HW 3
1) Write a function called findel.pro that will return the index of an array that is closest to a given value. For example:
IDL> array = [1.3, 2.4, 3.5, 4.2]
IDL> value = 3.1
IDL> result = findel(value,
array)
IDL> print,result
2
IDL> print,array[result]
3.50000
HINT: You may have to experiment at the command line first in order to figure this one out.
2) Write a function called integrate.pro that will determine the integral of an array F defined at x-values X. Use the Trapezoidal Rule (ignore the composite term) for your numerical integration method and avoid all loops! Here’s an example:
IDL>
x = my_fillarr(0.25, -5, 5)
IDL>
f = 3*x^2 + 2*x
IDL>
result = integrate(x, f)
IDL>
print, result
250.312
Where the true answer is 250.
HINT: Use shift() and be careful about what you do at the edges since
shifting wraps array elements around to the other side.
3) Write a wrapper procedure for the histogram() function and plot procedure called plot_hist.pro. Your procedure should do the following:
1. If no keywords are set, take a distribution of points and create a histogram using the default settings of histogram()
2. Plot the histogram with the appropriate x-axis values.
3. Return the x-axis values through a keyword called xaxis
4. Have keyword options that allow the user to specify the minimum and maximum values to be included in the histogram, as well as the binsize.

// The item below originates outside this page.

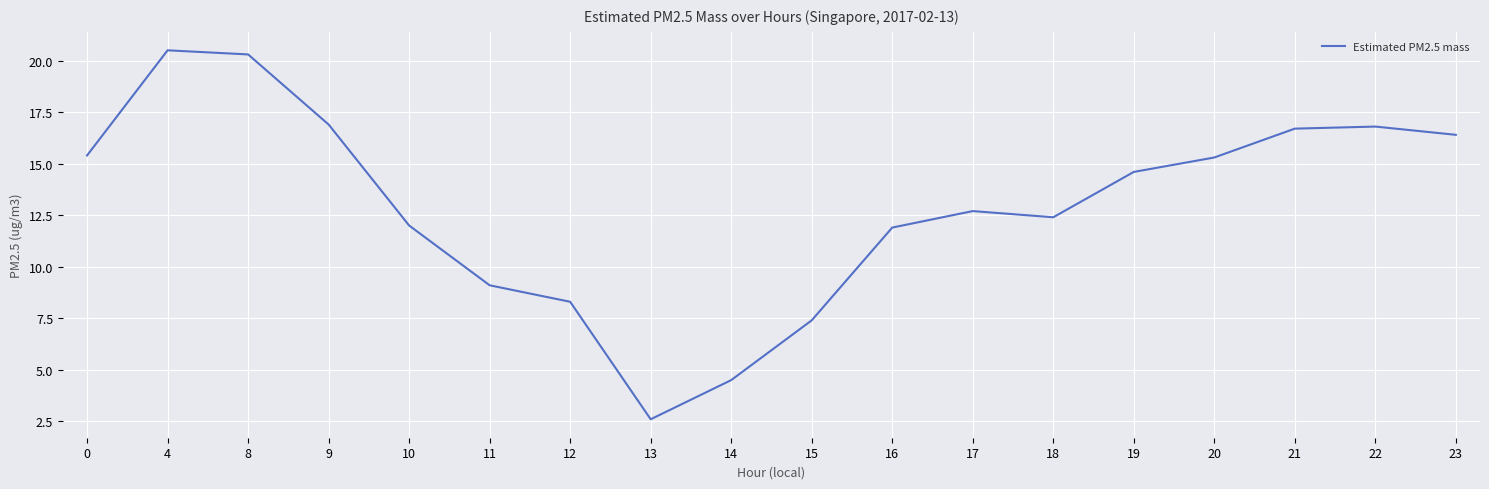

What is the average value?

13.0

5. Use the _extra keyword to pass plot options, such as the plot color, axis labels and title to the plot command.
Here’s an example:
IDL>
dist = randomn(seed, 1000)*4
IDL> plot_hist, dist, binsize=1.5, min=-20, max=20, xtitle='X Values', ytitle='Number', title='My Histogram', charsize=2
And the resulting plot should look like this.

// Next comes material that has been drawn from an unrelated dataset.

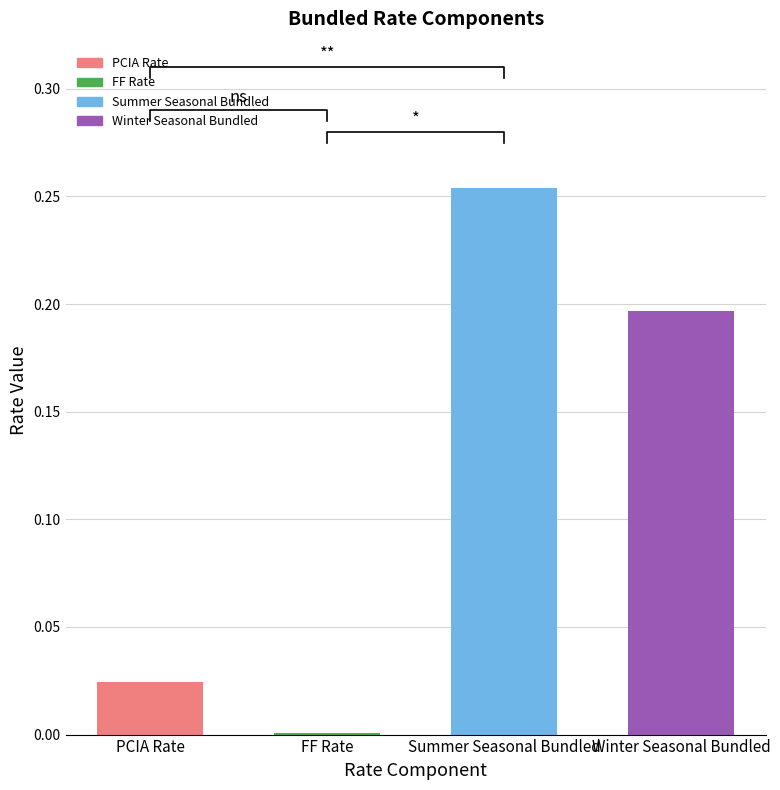

Does the chart contain stacked bars?

No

HINT: Use the psym=10 keyword to plot to get the “blocky” plot style.
BONUS:
In Lecture 3 I showed a method of finding the peaks in a vector of points using numerical derivatives (subtracting a shifted version of a vector from itself). This is something that you’ll find yourself doing over and over again as an observational astronomer, so I couldn’t pass up the opportunity to assign it. So here it is!

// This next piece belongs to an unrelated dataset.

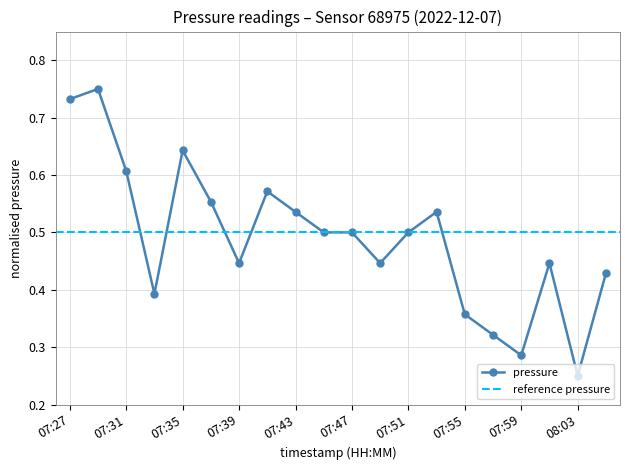

What position from the left is 07:39?

7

Write a function called peaks.pro that finds the indices of all of
the peaks in a spectrum (vector of points). For example, for a spectrum
consisting of two Gaussians:
IDL>
x = my_fillarr(0.25, -10, 10)
IDL>
spec = gaus(x, [2., -5, 1.2])
IDL>
spec += gaus(x, [3., 4.5, 1.8])
IDL>
plot, x, spec
IDL>
pk = peaks(spec)
IDL>
print,pk
20 58
IDL>
print,x[pk]
-5.00000 4.50000
HINT: If you plan on using this for your research in the future, you’ll need to be wary of what happens at the extreme ends of the array.